Tag: stoic

  • Miscommunication

    How do you talk to someone who doesn’t understand where you’re coming from? Is the point that you need to push across that important? Maybe it is, and maybe it isn’t but I think many times, miscommunication is really a matter of pride and ego. Thank the stoics for their high objectivity, and their reminders of where to place the self in an argument or discussion. If one is misunderstood, where or what should one think or feel after? Should one reach compromise or settle at misunderstanding?

    My thoughts is that the one being misunderstood needs to accept his misunderstood statements, and realize that the world might not ever understand him at his face value. Does this change the way that the world responds to him? It does not. But it does mean that he has no burden to carry towards the misunderstanding. He knows and expects it. He is understanding that the world will most probably misunderstand, unless he clearly explains himself. More than that, there is a necessity to explain himself clearly all the time, because of the expected misunderstanding.

    But it doesn’t end there. He is more likely to get misunderstood all over again. Even though he is explaining more, and trying to make sense even more. That feeling and that processing is difficult, because the explanations themselves are misunderstood.

    And that is where the misunderstood person needs to accept that no one will understand him completely, and its okay. For those that do understand, that’s a great plus point, and friendships can be forged over understanding. For those who don’t understand, that’s also great, because friendships can also be forged over misunderstanding.
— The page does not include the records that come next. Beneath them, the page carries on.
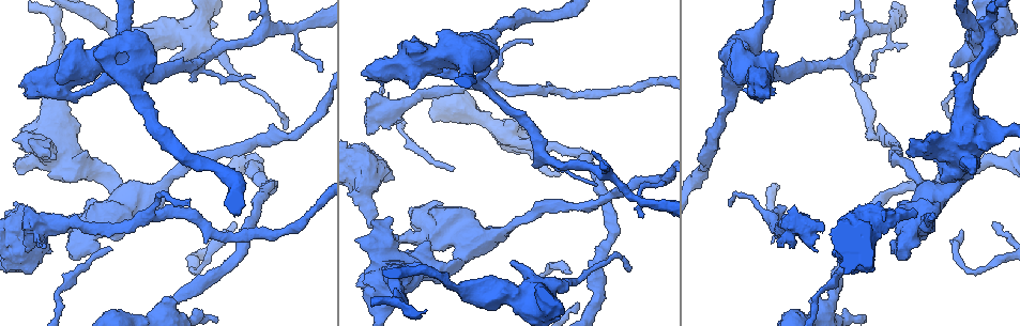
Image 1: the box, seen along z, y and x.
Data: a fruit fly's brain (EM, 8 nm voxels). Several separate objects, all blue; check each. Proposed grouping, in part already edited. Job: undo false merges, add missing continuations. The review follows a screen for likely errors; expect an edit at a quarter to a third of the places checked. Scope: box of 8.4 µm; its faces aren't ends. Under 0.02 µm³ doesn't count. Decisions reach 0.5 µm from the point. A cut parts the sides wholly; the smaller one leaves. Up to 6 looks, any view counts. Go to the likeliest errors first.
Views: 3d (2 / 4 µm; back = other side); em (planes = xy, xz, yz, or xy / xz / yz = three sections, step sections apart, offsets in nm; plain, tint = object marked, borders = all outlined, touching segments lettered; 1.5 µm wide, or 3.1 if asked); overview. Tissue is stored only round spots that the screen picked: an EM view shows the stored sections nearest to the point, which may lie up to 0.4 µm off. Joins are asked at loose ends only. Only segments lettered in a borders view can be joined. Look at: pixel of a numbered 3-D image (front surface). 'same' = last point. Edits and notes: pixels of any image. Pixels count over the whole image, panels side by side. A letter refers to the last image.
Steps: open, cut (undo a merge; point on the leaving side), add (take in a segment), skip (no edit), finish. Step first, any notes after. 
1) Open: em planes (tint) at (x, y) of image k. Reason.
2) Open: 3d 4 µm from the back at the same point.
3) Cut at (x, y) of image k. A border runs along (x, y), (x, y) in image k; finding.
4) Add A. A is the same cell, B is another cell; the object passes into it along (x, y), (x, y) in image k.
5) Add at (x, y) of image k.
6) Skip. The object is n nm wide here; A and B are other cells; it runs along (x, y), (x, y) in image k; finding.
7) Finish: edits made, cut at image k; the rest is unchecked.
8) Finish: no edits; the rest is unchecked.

Open: em xy step 8 (borders) at (567, 268) of image 1. End of a long branch.

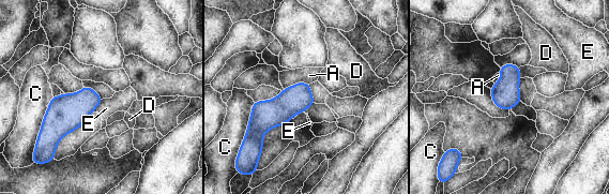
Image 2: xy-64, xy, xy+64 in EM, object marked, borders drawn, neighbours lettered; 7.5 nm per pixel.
Skip. The object is 180 nm wide here; A, C, D and E are other cells; a border runs along (103, 99), (93, 110) in image 2; no lettered segment goes on from it.

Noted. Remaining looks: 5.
Open: 3d 2 µm at (189, 199) of image 1. Tapers out.

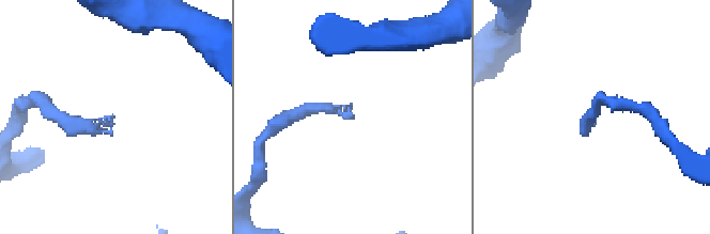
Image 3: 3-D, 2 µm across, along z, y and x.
Open: em xy step 8 (borders) at (108, 117) of image 3.

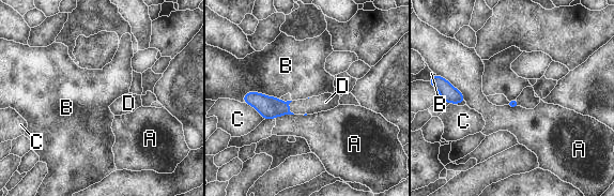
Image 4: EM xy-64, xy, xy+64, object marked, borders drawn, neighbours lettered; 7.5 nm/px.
Add D. The longest contact is with B, 280 nm; D is the same cell, A, B and C are other cells; the object passes into it along (270, 107), (289, 108), (312, 105) in image 4; it goes on there.

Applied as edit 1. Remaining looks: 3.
Open: 3d 4 µm at (391, 220) of image 1. Thick end.

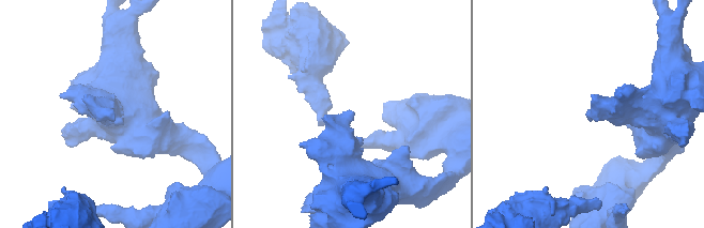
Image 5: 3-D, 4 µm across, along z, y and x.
Open: em planes (borders) at (589, 115) of image 5. Need the tissue.

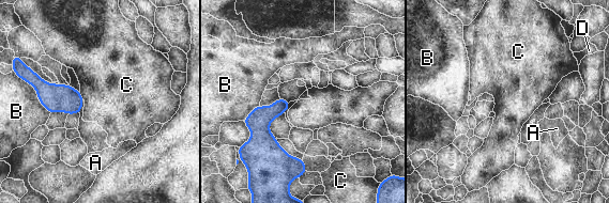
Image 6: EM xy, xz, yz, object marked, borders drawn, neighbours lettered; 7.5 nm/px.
Skip. A, B, C and D are other cells; a border runs along (79, 92), (84, 98) in image 6; no lettered segment goes on from it.

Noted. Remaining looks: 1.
Finish: edits made, add at image 4; the rest is unchecked.

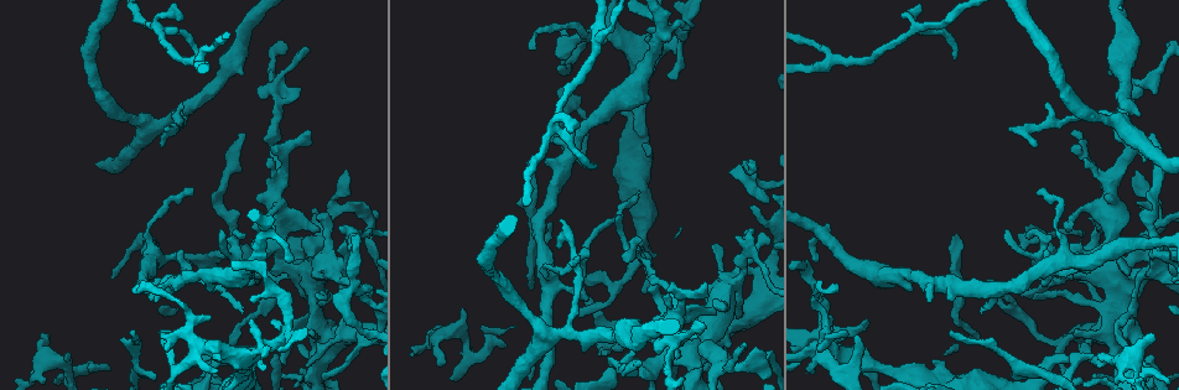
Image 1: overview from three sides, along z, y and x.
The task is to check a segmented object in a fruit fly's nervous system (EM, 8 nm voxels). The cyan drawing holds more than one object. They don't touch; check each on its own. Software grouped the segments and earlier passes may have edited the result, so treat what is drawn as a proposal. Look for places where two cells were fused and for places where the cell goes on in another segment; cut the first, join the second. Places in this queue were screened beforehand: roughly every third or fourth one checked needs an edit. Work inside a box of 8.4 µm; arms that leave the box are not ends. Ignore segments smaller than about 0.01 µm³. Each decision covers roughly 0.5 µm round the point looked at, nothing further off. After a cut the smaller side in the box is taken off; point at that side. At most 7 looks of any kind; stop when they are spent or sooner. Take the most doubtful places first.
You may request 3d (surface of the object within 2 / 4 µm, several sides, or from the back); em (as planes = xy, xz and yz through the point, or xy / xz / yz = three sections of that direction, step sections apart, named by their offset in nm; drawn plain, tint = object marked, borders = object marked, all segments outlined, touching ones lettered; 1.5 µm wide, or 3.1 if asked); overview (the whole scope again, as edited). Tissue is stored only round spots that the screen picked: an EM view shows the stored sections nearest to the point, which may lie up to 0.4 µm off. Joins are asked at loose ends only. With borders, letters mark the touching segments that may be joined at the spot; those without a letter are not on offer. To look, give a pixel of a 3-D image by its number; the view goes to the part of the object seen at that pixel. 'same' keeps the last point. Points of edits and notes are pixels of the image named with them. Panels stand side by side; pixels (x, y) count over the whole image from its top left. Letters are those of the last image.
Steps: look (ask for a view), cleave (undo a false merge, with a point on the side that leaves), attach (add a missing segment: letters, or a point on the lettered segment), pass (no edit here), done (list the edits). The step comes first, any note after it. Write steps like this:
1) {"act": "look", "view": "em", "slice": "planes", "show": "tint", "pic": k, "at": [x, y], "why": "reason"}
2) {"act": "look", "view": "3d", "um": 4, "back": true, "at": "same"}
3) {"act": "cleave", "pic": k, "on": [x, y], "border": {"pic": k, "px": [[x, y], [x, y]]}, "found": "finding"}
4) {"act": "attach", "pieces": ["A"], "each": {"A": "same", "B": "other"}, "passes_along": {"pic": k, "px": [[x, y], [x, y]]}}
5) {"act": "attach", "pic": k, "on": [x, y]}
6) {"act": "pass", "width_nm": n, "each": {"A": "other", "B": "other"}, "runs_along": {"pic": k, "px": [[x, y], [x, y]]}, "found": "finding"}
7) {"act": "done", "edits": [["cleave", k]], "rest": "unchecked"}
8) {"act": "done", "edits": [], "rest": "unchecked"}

{"act": "look", "view": "em", "slice": "yz", "step": 8, "show": "borders", "pic": 1, "at": [438, 364], "why": "branch stops here"}

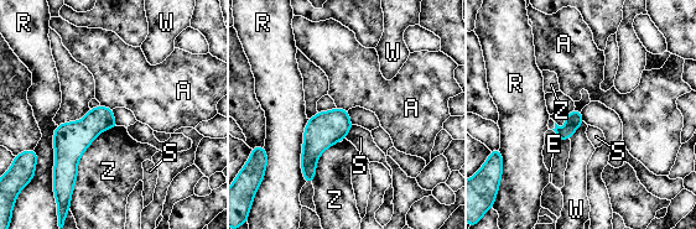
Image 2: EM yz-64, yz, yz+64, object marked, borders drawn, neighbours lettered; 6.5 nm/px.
{"act": "pass", "width_nm": 110, "each": {"A": "other", "E": "other", "R": "other", "S": "other", "W": "other", "Z": "other"}, "border": {"pic": 2, "px": [[118, 126], [82, 155], [71, 193]]}, "found": "no lettered segment goes on from it"}

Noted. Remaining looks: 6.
{"act": "look", "view": "em", "slice": "planes", "show": "tint", "pic": 1, "at": [593, 167], "why": "thin end"}

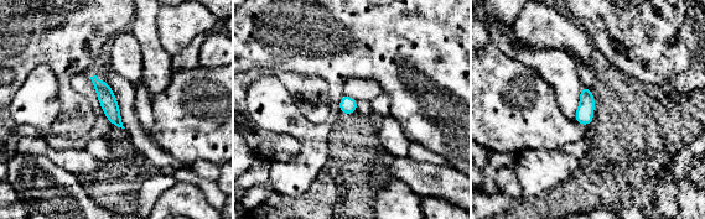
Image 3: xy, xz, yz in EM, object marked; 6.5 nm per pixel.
{"act": "look", "view": "em", "slice": "planes", "show": "borders", "at": "same"}

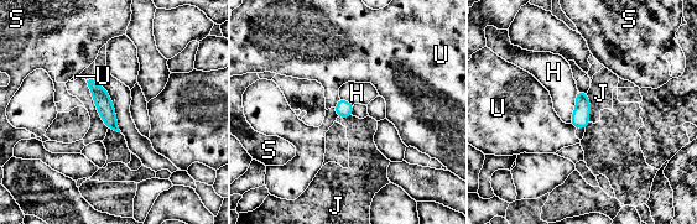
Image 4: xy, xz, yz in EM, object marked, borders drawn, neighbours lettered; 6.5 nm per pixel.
{"act": "pass", "width_nm": 110, "each": {"H": "other", "J": "other", "S": "other", "U": "other"}, "runs_along": {"pic": 4, "px": [[90, 83], [100, 95], [114, 126]]}, "found": "no lettered segment goes on from it"}

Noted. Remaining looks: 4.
{"act": "look", "view": "3d", "um": 4, "pic": 1, "at": [1074, 362], "why": "sharp bend"}

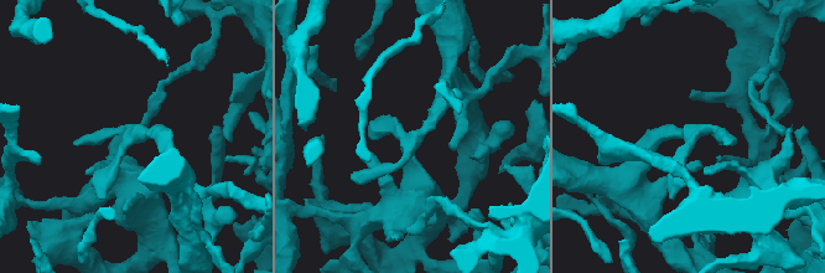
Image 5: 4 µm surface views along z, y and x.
{"act": "look", "view": "em", "slice": "planes", "show": "plain", "pic": 5, "at": [689, 136], "arms": 3, "arm_widths_nm": [170, 180, 220], "why": "shape alone is not enough"}

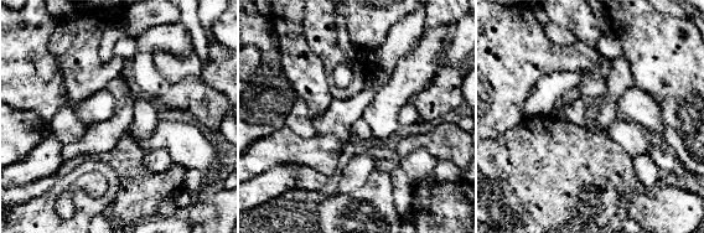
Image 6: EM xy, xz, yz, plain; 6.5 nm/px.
{"act": "look", "view": "em", "slice": "planes", "show": "borders", "at": "same"}

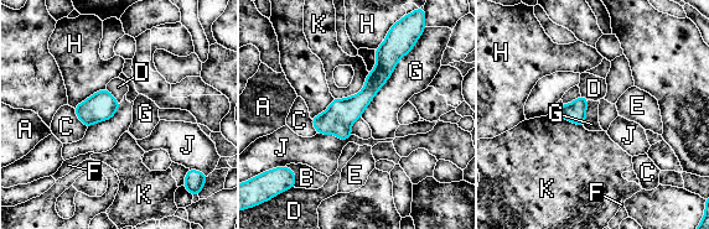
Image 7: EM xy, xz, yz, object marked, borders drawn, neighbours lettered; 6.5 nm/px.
{"act": "pass", "width_nm": 110, "longest_contact_nm": ["G", 500], "each": {"A": "other", "B": "other", "C": "other", "D": "other", "E": "other", "F": "other", "G": "other", "H": "other", "J": "other", "K": "other"}, "found": "one cell here"}

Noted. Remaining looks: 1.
{"act": "done", "edits": [], "rest": "unchecked"}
More time can be spent to help understand people, instead of understanding points.

    This would be immensely more valuable, and honestly, it might help understanding.

  • The End is Nearing.

    Like really it is. 2020 has been a crazy year, by anyone’s measure. It doesn’t matter if you’ve been living under a rock, because at this point, I think the world is hoping that everyone does live under a rock. It would help to lower the rampant COVID numbers in the world. We had pegged so many things to this year, it was Olympics, it was having a whole range of activities, and like exciting climaxes, and yet, almost none of them took place. Where does that leave us? Are we okay, that almost nothing happened?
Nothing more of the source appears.